Before downloading any file, it’s important to keep two rules in mind: first, always check the address bar of your browser to ensure that you trust the site you’re downloading the file from. 

The next rule of thumb is to not download software via torrent websites. Doing this can greatly compromise the security of your system. In fact, one of the main causes of Mac malware is sites offering downloads of pirated software. With torrents, you cannot verify the validity of the source, and can therefore not trust the download. 

Maximizing Privacy

When browsing the web and entering your personal information, it’s always a good idea to know how to maximize your privacy and security. Just remember that anyone, in any location, can easily set up and operate a website. This is both good and bad: good because it allows a free market where anyone can express their creativity, but bad because social engineers can take advantage of that to create fake or fraudulent sites that can steal your information. Here are two ways to greatly increase your privacy and security when browsing sites. 

HTTP vs. HTTPS

Before entering any personal or confidential information (credit card info, social security numbers, etc.) on a site, you should always look to the address bar in your browser. 
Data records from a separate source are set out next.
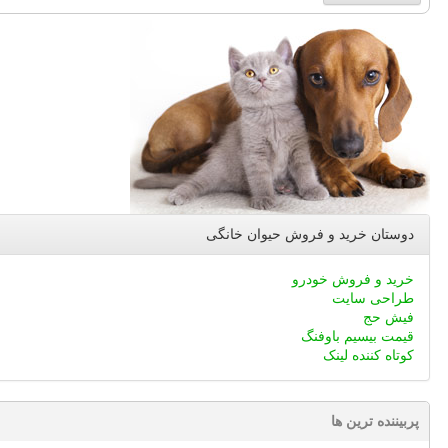
دوستان خرید و فروش حیوان خانگی
خرید و فروش خودرو
طراحی سایت
فیش حج
قیمت بیسیم باوفنگ
کوتاه کننده لینک
پربیننده ترین ها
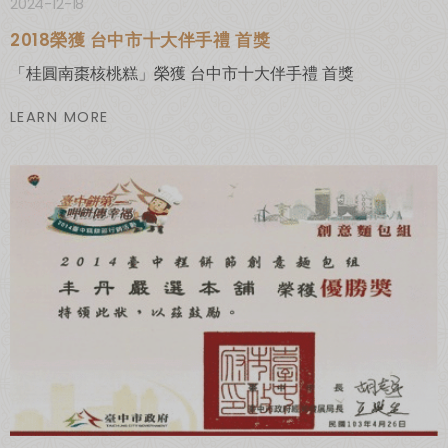
2024-12-18
2018榮獲 台中市十大伴手禮 首獎
「桂圓南棗核桃糕」榮獲 台中市十大伴手禮 首獎
LEARN MORE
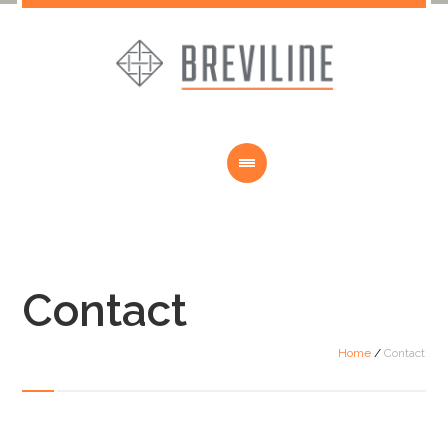
Contact
Home
/
Contact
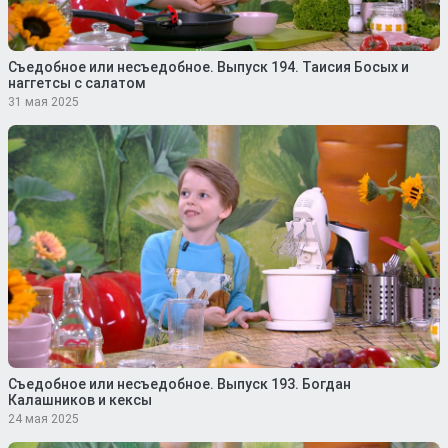
Съедобное или несъедобное. Выпуск 194. Таисия Босых и
наггетсы с салатом
31 мая 2025
Съедобное или несъедобное. Выпуск 193. Богдан
Калашников и кексы
24 мая 2025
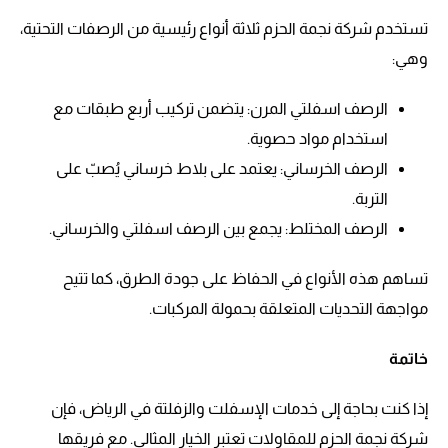
تستخدم شركة نجمة الحزم ثلاثة أنواع رئيسية من الرصفات التحتية،
وهي:
الرصف اسفلتي المرن: يتضمن تركيب أربع طبقات مع
استخدام مواد حصوية.
الرصف الخرساني: يعتمد على بلاط خرساني يُصبّ على
التربة.
الرصف المختلط: يجمع بين الرصف اسفلتي والخرساني.
تساهم هذه الأنواع في الحفاظ على جودة الطرق، كما تتيح
مواجهة التحديات المتعلقة بحمولة المركبات.
خاتمة
إذا كنت بحاجة إلى خدمات الإسفلت والزفلتة في الرياض، فإن
شركة نجمة الحزم للمقاولات تعتبر الخيار المثالي. مع فريقها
If the address begins with HTTP, then this means that your browsing session with that particular server is not secured. However, if the address begins with HTTPS (HTTP + Secure), then your connection is encrypted end-to-end. Usually banks and online stores operate over HTTPS because they transmit sensitive information, such as account numbers. You should never submit sensitive information over an HTTP connection.

Invalid Certificates 

With HTTPS traffic, websites must install an SSL (secure sockets layer) certificate that promotes encryption and decryption of information sent to and from the server and your web browser. These certificates are given out by a certificate authority after the website owner has been verified. 

Safari (and other browsers) include checks to make sure that the SSL certificate that a website presents over an HTTPS connection is valid and not expired. If the certificate has expired, you will be alerted. When a certificate has expired, it is usually a good indication that the website you are trying to browse is fraudulent, except in rare cases where the website owner forgot to renew the certificate. Either way, you should never submit sensitive information to a website with an expired certificate.